The Royal Rumble concept is reserved to launch a new star instantly. It catapults them to the main event at Wrestlemania and whether they win the World title or not, they are a self made superstar at the height of programming that the company desperately needs, fans adore and keeps the content fresh. WWE has relented in recent years and this mega match is infeasible. Should Reigns retain fans will resent him for the unbelievability of defeating 29 other men and defying WWE management's overdone 'The Authority' angle of corporate staff misusing their position with staff. Fans don't buy it any longer and overcoming the odds where one would most likely lose is infeasible beyond creativity.
Should Reigns lose, WWE is also doomed. There is no-one adequate enough to replace him outside of its top stars and those are all reaching the point of boredom with fans. All seen before, nothing new, what's the point? Hiring new people who are ignorant from overseas won't solve the solution either. Ignorance has proven to ruin WWE's interior walls and it still fails to learn because Triple H chooses to hire his fan favourites for a cheap thrill with no quality booking or real, deserving talent. The novelty soon evaporates with its precious WWE Universe.

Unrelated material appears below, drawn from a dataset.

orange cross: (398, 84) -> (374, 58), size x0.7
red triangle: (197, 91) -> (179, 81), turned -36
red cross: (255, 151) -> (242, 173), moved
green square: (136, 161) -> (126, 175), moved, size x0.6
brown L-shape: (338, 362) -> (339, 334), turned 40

No-one is capable of replacing Reigns at this point, except for Curtis Axel. Yes, stay with it, WWE. Axel has had the best angle of his career in years with last year's mistreatment in the Royal Rumble. If anyone can train The Rock and John Cena to a perfect Wrestlemania match, WWE, with its wrestling royalty in Axel, can make this workable. Axel is skilled, can vocally deliver in promos and needs a strong backing faith. Though WWE, as seen before, cannot be bothered. Look how that turned out. Axel also now has two eligible entries since last year's sloppy mess, too.

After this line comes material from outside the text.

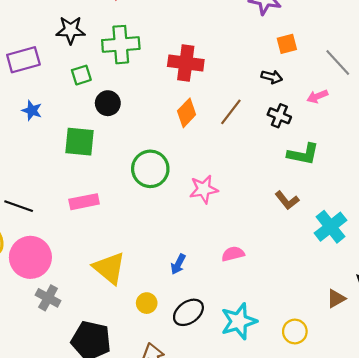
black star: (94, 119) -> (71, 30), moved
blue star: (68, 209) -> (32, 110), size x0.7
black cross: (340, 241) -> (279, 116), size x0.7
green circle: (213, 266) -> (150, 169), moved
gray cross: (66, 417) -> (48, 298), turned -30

Axel is the only credible choice at this point and WWE should drop him from his recent stable and push him to the top. Give him a decent and lengthy run and boost his potential as well as the brand. It's the only logical choice WWE have left. Well, that and hiring Max Waltham pronto. It's just one email away, babe.
It's a shame WWE drove CM Punk to the point of despair. Washing his hands with wrestling, and signed to rival MMA fighting group UFC, this would no doubt have been the setting where WWE would have re-hired CM Punk. Punk, too, has had it with them.
WWE is in a tough period despite lacking ratings and stars. While it might hope to wait, use Vince McMahon and try to prove the man can make the brand, WWE has lost its past magic. It is the past and that doesn't work with fans any longer. They live in the present looking for a future. WWE do not offer this and no random surge of change now is going to change that gaping hole filled over the last seven years, most apparent in 2015.
WWE need to think long and hard about a real company strategy. It isn't working and now they are in a position that they are damned if they do and damned if they don't. Times are tense and provocation with ego is not beneficial to anyone. They are owed a lot of receipts coming in 2016 should they not do what is right for their company. This writer has proven to be WWE through and through, (with a neutral stance and widely filled knowledge of all things wrestling globally) but can WWE fix itself right? Only time will tell. WWE, however, don't have much of that left.